Tang, who will graduate at the end of 2021, says he sees nothing incongruous between his studies — he’s researching the relationship between humans and the microbial species that live in and on us — and his gaming passion. The limitations the game imposes on players force them to be creative and to think outside the bounds of normal game play, he says, noting those qualities are also valuable in scientific research.

“The work is really complementary,” Tang says. “When I feel, sometimes, that graduate work is being frustrating and I feel as if I’ve hit a bit of a snag… I find it relieving to pivot from real-life work to building in Minecraft.”

A depiction of Hatley Park as seen in Minecraft.

Says Seeman of Tang’s work: “I was struck by how pretty [the renderings] were, what a detailed recreation he’d done.

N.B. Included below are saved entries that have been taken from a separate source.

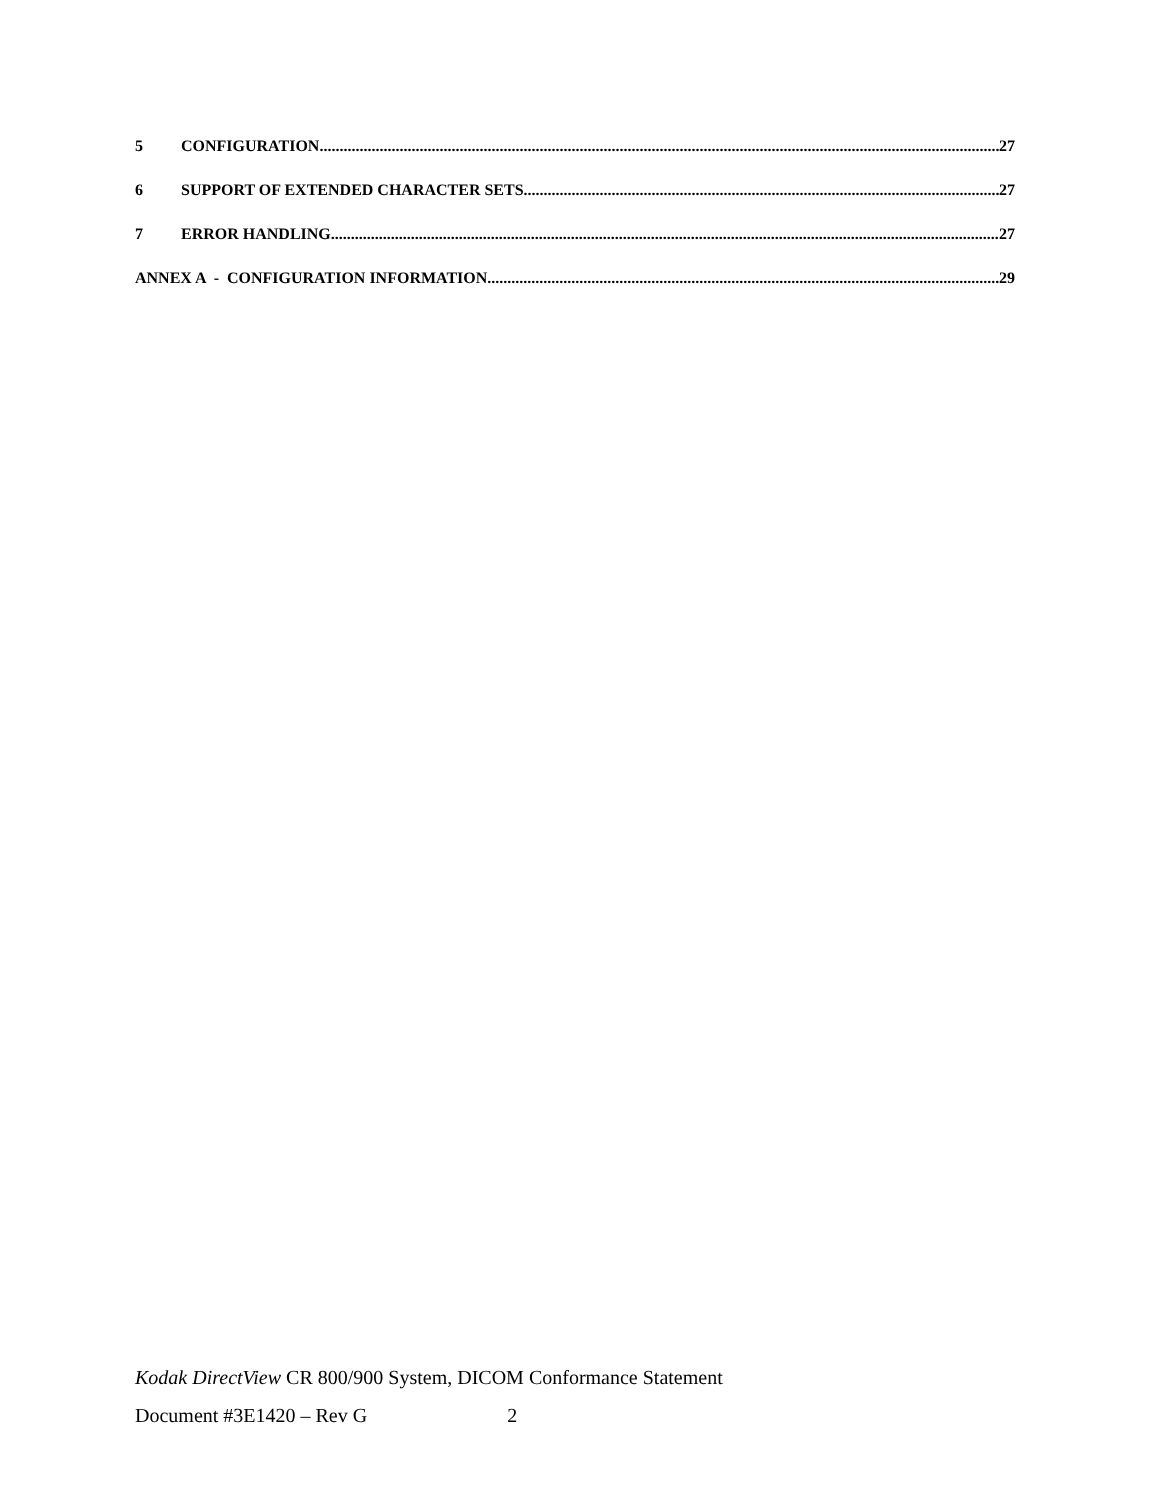5 CONFIGURATION 27
6 SUPPORT OF EXTENDED CHARACTER SETS 27
7 ERROR HANDLING 27
ANNEX A - CONFIGURATION INFORMATION 29
Kodak DirectView CR 800/900 System, DICOM Conformance Statement
Document #3E1420 – Rev G 2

“This is a really good example of the marriage of arts and archives, creativity and bringing in historical records to create something new,” she says, noting many people access Royal Roads’ archival records through an online database.

“I’m always really fascinated by the ways archives get used because my principal raison d’être is to make records available long-term and provide access to those records.

“As an archivist, you can never predict how records will be used in the future. And that’s part of what I enjoy so much about my job… seeing how people will reinterpret the records and give them new life and new meaning.”